* Assignment
Please rewrite the items from their first line through the line containing "Как избавиться от", switching "nevera" to "motxilla" and leaving everything else unchanged.

* Source records
[Start of Attachment]
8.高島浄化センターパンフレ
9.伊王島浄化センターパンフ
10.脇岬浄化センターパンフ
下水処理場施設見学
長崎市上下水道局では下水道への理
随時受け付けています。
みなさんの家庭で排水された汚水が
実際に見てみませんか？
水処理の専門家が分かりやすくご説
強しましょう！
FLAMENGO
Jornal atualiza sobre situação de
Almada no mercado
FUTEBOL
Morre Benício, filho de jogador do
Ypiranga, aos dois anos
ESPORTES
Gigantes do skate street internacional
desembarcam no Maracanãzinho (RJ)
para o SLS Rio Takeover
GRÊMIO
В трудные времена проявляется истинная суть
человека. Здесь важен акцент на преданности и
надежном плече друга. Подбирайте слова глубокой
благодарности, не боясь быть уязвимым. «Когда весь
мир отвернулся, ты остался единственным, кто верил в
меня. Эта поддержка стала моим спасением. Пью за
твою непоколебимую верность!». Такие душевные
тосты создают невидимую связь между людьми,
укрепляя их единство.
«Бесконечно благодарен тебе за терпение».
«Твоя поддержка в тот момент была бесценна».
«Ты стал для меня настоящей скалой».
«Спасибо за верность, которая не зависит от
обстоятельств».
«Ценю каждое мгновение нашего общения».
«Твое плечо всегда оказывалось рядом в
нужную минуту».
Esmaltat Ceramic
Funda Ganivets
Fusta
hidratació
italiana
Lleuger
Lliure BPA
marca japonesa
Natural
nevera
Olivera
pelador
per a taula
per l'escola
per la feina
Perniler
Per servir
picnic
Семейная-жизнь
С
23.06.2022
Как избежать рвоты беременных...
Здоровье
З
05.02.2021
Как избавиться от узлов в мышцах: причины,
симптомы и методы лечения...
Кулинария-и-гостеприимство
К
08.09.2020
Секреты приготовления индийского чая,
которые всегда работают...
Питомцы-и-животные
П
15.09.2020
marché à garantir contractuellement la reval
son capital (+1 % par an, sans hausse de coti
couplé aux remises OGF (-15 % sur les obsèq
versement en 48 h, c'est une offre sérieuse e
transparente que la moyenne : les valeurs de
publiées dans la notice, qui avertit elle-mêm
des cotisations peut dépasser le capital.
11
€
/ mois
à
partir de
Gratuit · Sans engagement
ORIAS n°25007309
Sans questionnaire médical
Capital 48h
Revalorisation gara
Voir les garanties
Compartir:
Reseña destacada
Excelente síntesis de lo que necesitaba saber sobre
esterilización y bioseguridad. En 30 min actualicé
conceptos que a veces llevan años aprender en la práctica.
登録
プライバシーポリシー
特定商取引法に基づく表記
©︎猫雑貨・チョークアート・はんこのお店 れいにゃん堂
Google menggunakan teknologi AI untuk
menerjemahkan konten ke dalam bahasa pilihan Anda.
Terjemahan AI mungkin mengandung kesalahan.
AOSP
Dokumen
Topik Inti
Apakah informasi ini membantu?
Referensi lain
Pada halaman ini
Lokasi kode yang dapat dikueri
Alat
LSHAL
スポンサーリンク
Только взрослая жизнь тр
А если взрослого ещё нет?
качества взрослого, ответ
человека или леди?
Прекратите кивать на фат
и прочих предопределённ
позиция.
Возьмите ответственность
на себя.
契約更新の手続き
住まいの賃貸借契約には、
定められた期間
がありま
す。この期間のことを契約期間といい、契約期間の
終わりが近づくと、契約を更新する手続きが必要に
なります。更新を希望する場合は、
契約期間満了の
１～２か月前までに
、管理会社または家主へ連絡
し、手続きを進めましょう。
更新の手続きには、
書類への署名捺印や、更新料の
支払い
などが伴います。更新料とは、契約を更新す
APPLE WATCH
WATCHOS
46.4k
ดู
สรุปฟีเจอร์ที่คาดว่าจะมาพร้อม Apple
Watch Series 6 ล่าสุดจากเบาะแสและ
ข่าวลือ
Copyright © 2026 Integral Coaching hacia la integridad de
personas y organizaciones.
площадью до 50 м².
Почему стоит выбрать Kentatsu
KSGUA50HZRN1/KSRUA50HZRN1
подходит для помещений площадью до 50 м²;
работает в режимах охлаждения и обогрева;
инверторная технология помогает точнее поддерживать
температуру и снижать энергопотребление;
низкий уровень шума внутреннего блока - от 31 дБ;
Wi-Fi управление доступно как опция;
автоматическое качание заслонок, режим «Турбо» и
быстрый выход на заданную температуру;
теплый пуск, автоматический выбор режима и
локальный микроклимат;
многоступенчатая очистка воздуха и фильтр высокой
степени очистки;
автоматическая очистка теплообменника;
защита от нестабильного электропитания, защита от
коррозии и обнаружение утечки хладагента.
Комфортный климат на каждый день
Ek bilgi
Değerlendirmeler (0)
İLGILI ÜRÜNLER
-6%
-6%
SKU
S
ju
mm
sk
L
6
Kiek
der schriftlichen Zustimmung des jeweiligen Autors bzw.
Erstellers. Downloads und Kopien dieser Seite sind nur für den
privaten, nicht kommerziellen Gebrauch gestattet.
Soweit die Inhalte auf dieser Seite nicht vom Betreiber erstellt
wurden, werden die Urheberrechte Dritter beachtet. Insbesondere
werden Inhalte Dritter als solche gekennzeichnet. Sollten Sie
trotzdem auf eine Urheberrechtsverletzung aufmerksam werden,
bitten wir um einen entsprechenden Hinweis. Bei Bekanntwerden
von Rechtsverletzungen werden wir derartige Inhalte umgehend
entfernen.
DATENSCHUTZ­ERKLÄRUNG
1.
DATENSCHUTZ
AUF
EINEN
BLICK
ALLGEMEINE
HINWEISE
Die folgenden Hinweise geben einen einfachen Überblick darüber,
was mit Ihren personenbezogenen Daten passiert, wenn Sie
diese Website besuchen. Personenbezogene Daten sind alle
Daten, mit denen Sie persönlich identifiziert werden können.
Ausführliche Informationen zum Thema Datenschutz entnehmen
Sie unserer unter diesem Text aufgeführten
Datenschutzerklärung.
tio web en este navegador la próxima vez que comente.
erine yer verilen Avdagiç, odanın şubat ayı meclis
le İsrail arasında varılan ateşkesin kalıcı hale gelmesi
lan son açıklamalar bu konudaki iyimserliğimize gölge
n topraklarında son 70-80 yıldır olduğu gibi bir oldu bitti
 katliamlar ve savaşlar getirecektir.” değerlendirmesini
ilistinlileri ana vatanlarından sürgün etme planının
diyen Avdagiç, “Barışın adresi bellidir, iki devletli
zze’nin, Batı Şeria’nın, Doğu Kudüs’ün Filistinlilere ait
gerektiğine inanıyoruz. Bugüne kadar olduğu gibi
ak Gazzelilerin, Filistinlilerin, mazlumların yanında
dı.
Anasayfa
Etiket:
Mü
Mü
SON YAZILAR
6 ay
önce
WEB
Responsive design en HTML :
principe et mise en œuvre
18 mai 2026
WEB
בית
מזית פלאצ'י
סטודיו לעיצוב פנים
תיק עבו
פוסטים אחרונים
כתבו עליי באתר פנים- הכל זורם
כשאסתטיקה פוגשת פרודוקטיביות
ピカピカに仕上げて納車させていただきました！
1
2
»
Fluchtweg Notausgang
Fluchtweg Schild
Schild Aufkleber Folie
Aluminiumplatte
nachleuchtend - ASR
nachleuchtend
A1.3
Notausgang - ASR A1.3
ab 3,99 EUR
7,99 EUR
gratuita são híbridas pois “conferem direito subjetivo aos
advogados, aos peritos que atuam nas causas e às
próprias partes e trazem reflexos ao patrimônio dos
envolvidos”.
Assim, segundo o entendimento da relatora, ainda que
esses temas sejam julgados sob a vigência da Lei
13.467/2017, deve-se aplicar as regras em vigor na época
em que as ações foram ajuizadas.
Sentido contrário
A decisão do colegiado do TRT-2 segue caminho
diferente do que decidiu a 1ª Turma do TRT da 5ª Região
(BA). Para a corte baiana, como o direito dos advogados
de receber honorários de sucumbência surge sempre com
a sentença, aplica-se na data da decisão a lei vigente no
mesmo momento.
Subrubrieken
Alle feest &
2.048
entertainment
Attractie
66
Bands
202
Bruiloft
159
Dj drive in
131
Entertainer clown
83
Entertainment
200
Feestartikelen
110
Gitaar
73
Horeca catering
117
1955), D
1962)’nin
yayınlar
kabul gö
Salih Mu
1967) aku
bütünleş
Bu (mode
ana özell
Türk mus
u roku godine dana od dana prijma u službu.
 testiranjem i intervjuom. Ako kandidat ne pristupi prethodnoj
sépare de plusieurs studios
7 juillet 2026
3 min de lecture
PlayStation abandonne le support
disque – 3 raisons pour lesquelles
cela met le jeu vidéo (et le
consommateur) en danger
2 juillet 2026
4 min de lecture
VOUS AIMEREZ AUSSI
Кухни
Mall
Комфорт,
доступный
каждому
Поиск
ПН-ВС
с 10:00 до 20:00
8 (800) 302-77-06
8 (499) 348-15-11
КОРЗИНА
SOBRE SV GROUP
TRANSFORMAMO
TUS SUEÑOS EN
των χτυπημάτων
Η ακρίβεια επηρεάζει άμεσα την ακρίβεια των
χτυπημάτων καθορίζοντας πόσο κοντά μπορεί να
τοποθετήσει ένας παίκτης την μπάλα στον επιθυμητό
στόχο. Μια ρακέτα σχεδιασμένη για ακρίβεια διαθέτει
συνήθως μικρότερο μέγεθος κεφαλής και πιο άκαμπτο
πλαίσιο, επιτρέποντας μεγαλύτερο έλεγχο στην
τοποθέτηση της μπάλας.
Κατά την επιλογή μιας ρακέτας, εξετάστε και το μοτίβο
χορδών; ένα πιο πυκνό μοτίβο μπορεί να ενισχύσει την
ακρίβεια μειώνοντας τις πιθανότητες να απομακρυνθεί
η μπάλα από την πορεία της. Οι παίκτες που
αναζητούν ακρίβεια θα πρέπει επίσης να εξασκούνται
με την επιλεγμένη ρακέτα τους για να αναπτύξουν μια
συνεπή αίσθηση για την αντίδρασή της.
[End of Attachment]
* Response to the exercise
8.高島浄化センターパンフレ
9.伊王島浄化センターパンフ
10.脇岬浄化センターパンフ
下水処理場施設見学
長崎市上下水道局では下水道への理
随時受け付けています。
みなさんの家庭で排水された汚水が
実際に見てみませんか？
水処理の専門家が分かりやすくご説
強しましょう！
FLAMENGO
Jornal atualiza sobre situação de
Almada no mercado
FUTEBOL
Morre Benício, filho de jogador do
Ypiranga, aos dois anos
ESPORTES
Gigantes do skate street internacional
desembarcam no Maracanãzinho (RJ)
para o SLS Rio Takeover
GRÊMIO
В трудные времена проявляется истинная суть
человека. Здесь важен акцент на преданности и
надежном плече друга. Подбирайте слова глубокой
благодарности, не боясь быть уязвимым. «Когда весь
мир отвернулся, ты остался единственным, кто верил в
меня. Эта поддержка стала моим спасением. Пью за
твою непоколебимую верность!». Такие душевные
тосты создают невидимую связь между людьми,
укрепляя их единство.
«Бесконечно благодарен тебе за терпение».
«Твоя поддержка в тот момент была бесценна».
«Ты стал для меня настоящей скалой».
«Спасибо за верность, которая не зависит от
обстоятельств».
«Ценю каждое мгновение нашего общения».
«Твое плечо всегда оказывалось рядом в
нужную минуту».
Esmaltat Ceramic
Funda Ganivets
Fusta
hidratació
italiana
Lleuger
Lliure BPA
marca japonesa
Natural
motxilla
Olivera
pelador
per a taula
per l'escola
per la feina
Perniler
Per servir
picnic
Семейная-жизнь
С
23.06.2022
Как избежать рвоты беременных...
Здоровье
З
05.02.2021
Как избавиться от узлов в мышцах: причины,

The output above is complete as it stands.